Collecting xgboostNote: you may need to restart the kernel to use updated packages.

  Downloading xgboost-3.0.0-py3-none-win_amd64.whl.metadata (2.1 kB)
Downloading xgboost-3.0.0-py3-none-win_amd64.whl (150.0 MB)
   ---------------------------------------- 0.0/150.0 MB ? eta -:--:--
   -- ------------------------------------- 7.9/150.0 MB 40.7 MB/s eta 0:00:04
   ---- ----------------------------------- 15.7/150.0 MB 38.1 MB/s eta 0:00:04
   ------ --------------------------------- 23.6/150.0 MB 37.3 MB/s eta 0:00:04
   -------- ------------------------------- 30.4/150.0 MB 35.1 MB/s eta 0:00:04
   ---------- ----------------------------- 38.0/150.0 MB 34.0 MB/s eta 0:00:04
   ------------ --------------------------- 46.1/150.0 MB 34.2 MB/s eta 0:00:04
   -------------- ------------------------- 53.2/150.0 MB 33.9 MB/s eta 0:00:03
   ---------------- ----------------------- 60.0/150.0 MB 33.6 MB/s eta 0:00:03
   ------------------ --------------------- 67.6/150.0 MB 34.0 MB/s eta 0:00


[notice] A new release of pip is available: 24.2 -> 25.0.1
[notice] To update, run: C:\Users\achur\AppData\Local\Programs\Python\Python312\python.exe -m pip install --upgrade pip


In [17]:
# first xgboost
from xgboost import XGBClassifier
from sklearn.model_selection import train_test_split
from sklearn.metrics import accuracy_score, classification_report, confusion_matrix
from sklearn.preprocessing import LabelEncoder

# Drop missing values
penguins = penguins.dropna()

# Encode all categorical variables
for label in penguins.columns:
    penguins[label] = LabelEncoder().fit_transform(penguins[label])

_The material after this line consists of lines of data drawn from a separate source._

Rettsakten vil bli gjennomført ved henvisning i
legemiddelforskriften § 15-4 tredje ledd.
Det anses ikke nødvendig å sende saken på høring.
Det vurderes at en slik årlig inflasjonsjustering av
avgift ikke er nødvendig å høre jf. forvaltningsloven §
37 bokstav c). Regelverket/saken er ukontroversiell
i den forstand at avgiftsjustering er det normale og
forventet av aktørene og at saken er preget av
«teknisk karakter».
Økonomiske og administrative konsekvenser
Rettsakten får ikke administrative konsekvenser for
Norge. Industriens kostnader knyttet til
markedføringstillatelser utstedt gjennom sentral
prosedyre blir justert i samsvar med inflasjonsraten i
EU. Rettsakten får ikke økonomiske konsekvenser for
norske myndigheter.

# Split features and target
X = penguins.drop(['species'], axis=1)
Y = penguins['species']

# Train-test split
X_train, X_test, y_train, y_test = train_test_split(X, Y, test_size=0.2, random_state = 4)

# XGBoost model
xgb_model = XGBClassifier(use_label_encoder=False, eval_metric='mlogloss', random_state=7)

# Fit model
xgb_model.fit(X_train, y_train)

# Make predictions
y_pred = xgb_model.predict(X_test)

# Evaluate
accuracy = accuracy_score(y_test, y_pred)
print("XGBoost Test Accuracy:", round(accuracy * 100, 2), "%")


XGBoost Test Accuracy: 97.01 %


Parameters: { "use_label_encoder" } are not used.

  bst.update(dtrain, iteration=i, fobj=obj)


In [7]:
# second xgboost
xgb2 = XGBClassifier(max_depth=2, learning_rate=0.1, n_estimators=200, subsample=0.8,
                     colsample_bytree=0.8, use_label_encoder=False, eval_metric='mlogloss', random_state=42)
xgb2.fit(X_train, y_train)
acc2 = accuracy_score(y_test, xgb2.predict(X_test))
print("Set 2 Accuracy:", round(acc2 * 100, 2), "%")

Parameters: { "use_label_encoder" } are not used.

  bst.update(dtrain, iteration=i, fobj=obj)


Set 2 Accuracy: 98.51 %


In [38]:
xgb3 = XGBClassifier(
    max_depth=1,
    learning_rate=0.5,
    n_estimators=1000,
    subsample=0.6,
    colsample_bytree=0.6,
    use_label_encoder=False,
    eval_metric='mlogloss',
    random_state=15
)

xgb3.fit(X_train, y_train)
acc3 = accuracy_score(y_test, xgb3.predict(X_test))
print("Set 3 Accuracy:", round(acc3 * 100, 2), "%")



Parameters: { "use_label_encoder" } are not used.

  bst.update(dtrain, iteration=i, fobj=obj)


Set 3 Accuracy: 100.0 %


For each different model that was run, all of the predicted accuracies were very close. For the first model, I ran a straight xgboosting classifier and got a 97.01% accuracy. For the second model, I made the max_depth and the learning rate lower and got an accuracy rate of 98.51%. For the third model, I made the max_depth even lower and increased the estimators and got an accuracy rate of 100%. In comparison to the adaboost models, all 3 of the adaboost models produced accuracy rates of 98.057%, 97.60%, and 98.8%. On average, xgboost predicts at a higher accuracy rate.